# Vacuum Chuck set up from packard



## Treecycle Hardwoods (Aug 22, 2013)

I am looking at buying a vacuum chuck set up for my lathe. I am debating on going with a unit like this for the vacuum source or going with a straight vacuum pump. A factor in my decision is whether or not the system from Packard will work for stabilizing blanks like a vacuum pump will. Life expectancy is also a concern. Any thoughts or suggestions would be greatly appreciated.


----------



## TimR (Aug 22, 2013)

Treecycle Hardwoods said:


> I am looking at buying a vacuum chuck set up for my lathe. I am debating on going with a unit like this for the vacuum source or going with a straight vacuum pump. A factor in my decision is whether or not the system from Packard will work for stabilizing blanks like a vacuum pump will. Life expectancy is also a concern. Any thoughts or suggestions would be greatly appreciated.



Greg, the type you show from packard is a nice unit if you have a pretty robust air supply. Never heard anything bad about them. They work off venturi suction principle, so not much can go wrong with the unit as long as you have a good source of compressed air. 
I'm not familiar with the specs of these, but I suspect they won't be adequate for stabilizing which typically requires much greater vacuum, like the 2-stage pumps can deliver. 
You can get the 2-stage pumps pretty readily via CL or ebay, and even buy new from HF for about $100 or less. That being said, I wouldn't use the HF 2-stage for vacuum chucking, it doesn't have a very significant CFM draw, important for vacuum chucking with minute leaks ever present, or even just drawing thru the wood itself.

Personally, I use a Gast pump I bought used for vac chucking, and a separate HF 2-stage pump for stabilizing.

That's my $0.02...I'm sure other opinions will be offered.


----------



## DKMD (Aug 22, 2013)

I don't know of anyone who use a Venturi vacuum for stabilizing, but I agree with Tim's position that it's probably not idea. I know folks who use them for turning, and they seem to work well if the compressor is adequate.

I bought my vacuum setup from JT Turnings while at the SWAT meeting last year. It was a complete kit with adaptor, pump, chuck, and all the little doodads needed to get going on vacuum chucking. Mine works well on the lathe, but I've never tried stabilizing.
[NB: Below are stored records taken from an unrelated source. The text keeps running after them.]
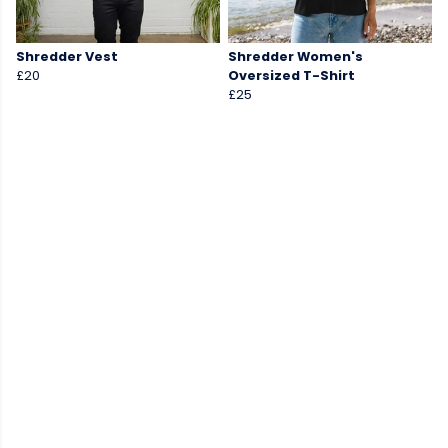
Shredder Vest
Shredder Women's
£20
Oversized T-Shirt
£25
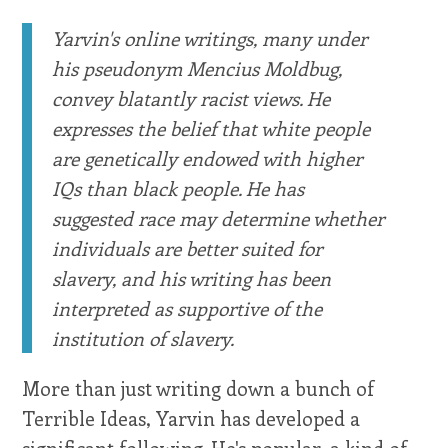
Yarvin's online writings, many under
his pseudonym Mencius Moldbug,
convey blatantly racist views. He
expresses the belief that white people
are genetically endowed with higher
IQs than black people. He has
suggested race may determine whether
individuals are better suited for
slavery, and his writing has been
interpreted as supportive of the
institution of slavery.
More than just writing down a bunch of
Terrible Ideas, Yarvin has developed a
significant following. He's popular, a kind of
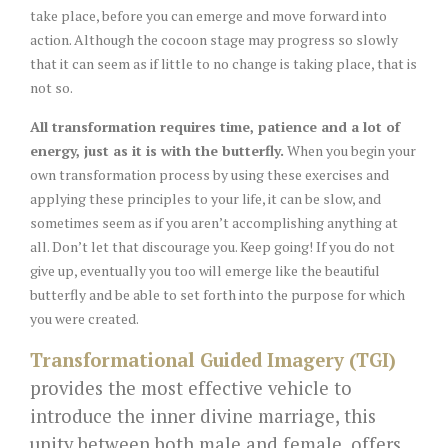
take place, before you can emerge and move forward into
action. Although the cocoon stage may progress so slowly
that it can seem as if little to no change is taking place, that is
not so.
All transformation requires time, patience and a lot of
energy, just as it is with the butterfly.
When you begin your
own transformation process by using these exercises and
applying these principles to your life, it can be slow, and
sometimes seem as if you aren’t accomplishing anything at
all. Don’t let that discourage you. Keep going! If you do not
give up, eventually you too will emerge like the beautiful
butterfly and be able to set forth into the purpose for which
you were created.
Transformational Guided Imagery
(TGI)
provides the most effective vehicle to
introduce the inner divine marriage, this
unity between both male and female, offers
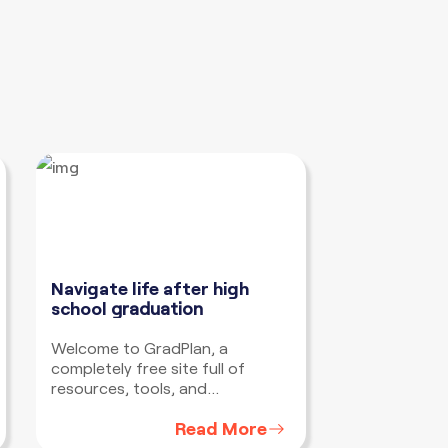
Navigate life after high
school
graduation
Welcome to GradPlan, a
completely free site full of
resources, tools, and
information to help you develop
Read More
a plan to navigate life after high
school no matter where you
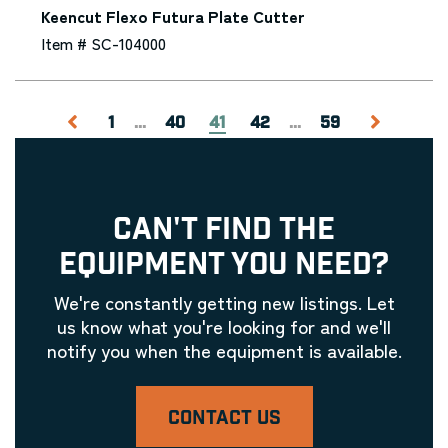
Keencut Flexo Futura Plate Cutter
Item # SC-104000
1
...
40
41
42
...
59
CAN'T FIND THE
EQUIPMENT YOU NEED?
We're constantly getting new listings. Let
us know what you're looking for and we'll
notify you when the equipment is available.
CONTACT US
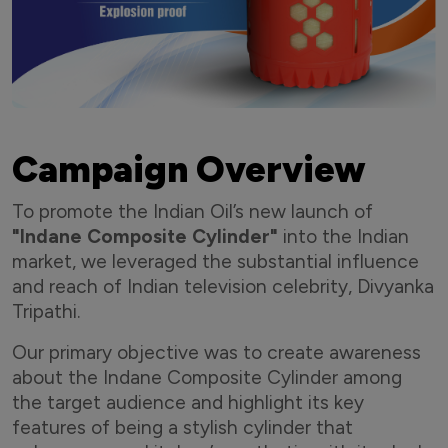
Campaign Overview
To promote the Indian Oil’s new launch of
"Indane Composite Cylinder"
into the Indian
market, we leveraged the substantial influence
and reach of Indian television celebrity, Divyanka
Tripathi.
Our primary objective was to create awareness
about the Indane Composite Cylinder among
the target audience and highlight its key
features of being a stylish cylinder that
Here's the link to their pump(the accessories kit is another page):
http://www.jtturningtools.com/vacuumpumps-kits


----------



## Treecycle Hardwoods (Aug 22, 2013)

Thanks for the input guys I kinda thought the packard set up would lack what is needed for stabing things. The portability of the vacuum pump will be nice to have as well.


----------



## Gary Max (Aug 25, 2013)

I sent back mine to Packard and bought the Oneway system---------- it's a bunch of money but has served me well for years.


----------



## Treecycle Hardwoods (Aug 26, 2013)

Jon Kennedy said:


> look for a 6 cfm two stage pump on ebay, it will work for what you are looking to do plus will also work for stabilizing, venturi vacuum pumps dont pull down what a two stage pump will for stabilizing



Hey Jon some of the pumps have a micron rating does this play into the stabilizing process at all? There are also different HP ratings with the same CFM I would assume the more HP the more vacuum it will draw correct?


----------